All diese Äußerungen und Überlegungen der Väter gründen in der Heiligen Schrift als ihrem letzten Fundament. Diese stellt uns die erhabene Gottesmutter in ihrer innigen Verbindung mit dem göttlichen Sohn vor Augen, an dessen Geschick sie immer teilhat.
Vor allem ist es bemerkenswert, dass die heiligen Väter vom zweiten Jahrhundert an die heilige Jungfrau als zweite Eva dem neuen Adam gegenüberstellen. Wenn sie ihm auch untergeordnet ist, so ist sie ihm doch aufs engste verbunden im Kampf gegen den Feind aus der Welt des Todes, dem Kampf, der im Protoevangelium vorgebildet ist und zu dem vollen Sieg führen wird über Sünde und Tod, die nach den Schriften des Heidenapostels eng zusammenhängen. Wie die ruhmreiche Auferstehung Christi ein wesentlicher Teil dieses Sieges ist und sein letztes Siegesdenkmal, so muss auch der Kampf, den die heilige Jungfrau zusammen mit ihrem Sohn führt, in der Verherrlichung des jungfräulichen Leibes seinen Abschluss finden, wie der Apostel ruft: "Wenn dieses Sterbliche mit Unsterblichkeit bekleidet wird, dann erfüllt sich das Wort der Schrift: Verschlungen ist der Tod vom Sieg." 

Ohrwurm der Woche 

Mike Müllerbauer: Vorwärts 


Zur Kinderbibelwoche gehört natürlich Kinder-Lobpreis mit Bewegungsliedern. Das "Vorwärts"-Lied war einer der Hits der diesjährigen Kinderbibelwoche; hier hören wir es in einer schön gradlinigen Straßenmusik-Version ohne unnötigen Firlefanz. 

Blogvorschau 

Erst einmal eine gute Nachricht: Meine Liebste ist endlich mal dazu gekommen, ihren lange geplanten und angekündigten Artikel über "Kinder in der Kirche" zu schreiben und auf "Wandern im Wellenwind" zu veröffentlichen. Und es ist ein "Rant" geworden, der sich gewaschen hat. Knackig, energiegeladen und voll zwischen die Hörner – so könnte ich gar nicht schreiben, auch wenn ich's versuchte; umso mehr freue ich mich, dass sie es tut. Ich hoffe, da kommt in absehbarer Zeit noch mehr... 

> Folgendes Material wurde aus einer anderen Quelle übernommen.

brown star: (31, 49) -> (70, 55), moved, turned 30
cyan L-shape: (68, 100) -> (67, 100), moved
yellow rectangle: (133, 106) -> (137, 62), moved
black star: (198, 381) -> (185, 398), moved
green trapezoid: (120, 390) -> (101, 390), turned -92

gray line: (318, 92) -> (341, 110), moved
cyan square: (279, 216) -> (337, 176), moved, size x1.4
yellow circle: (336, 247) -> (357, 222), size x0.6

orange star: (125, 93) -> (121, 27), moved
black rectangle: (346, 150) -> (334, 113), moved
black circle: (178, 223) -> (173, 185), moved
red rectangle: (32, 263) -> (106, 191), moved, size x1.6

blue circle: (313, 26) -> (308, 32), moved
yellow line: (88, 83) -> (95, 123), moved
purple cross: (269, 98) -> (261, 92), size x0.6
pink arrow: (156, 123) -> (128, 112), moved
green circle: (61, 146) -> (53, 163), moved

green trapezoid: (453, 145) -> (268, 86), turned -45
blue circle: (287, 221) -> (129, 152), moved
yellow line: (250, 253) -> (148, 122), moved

Inzwischen habe ich fleißig an dem letzten noch von der Publikums-Umfrage von Ende Mai [!] "übriggebliebenen" Artikelthema "Shopping-Queens und Horsefluencerinnen" gearbeitet, aber fertig geworden bin ich damit noch nicht. Ich wage auch noch nicht fest zu versprechen, dass ich ihn im Laufe der kommenden Woche fertig bekommen werde. Trotzdem, und auch trotz der Tatsache, dass ja noch einige Artikelserien (darunter nicht zuletzt die eingekerkerte Nonne...!) auf Fortsetzung warten, denke ich, nächstes Wochenende ist es mal wieder Zeit für eine neue Artikelthemen-Umfrage. Ins Rennen zu schicken gedenke ich dabei die unlängst schon mal skizzierten Themen: 

  • "Predigt als Information und 'call to action'" 
  • "'Zeitgemäße' oder 'überzeitliche' Liturgie?")
  • "Die Rosenstolz-Verschwörung" 

...und ein viertes noch zu benennendes Thema; dafür nehme ich gern noch Vorschläge entgegen.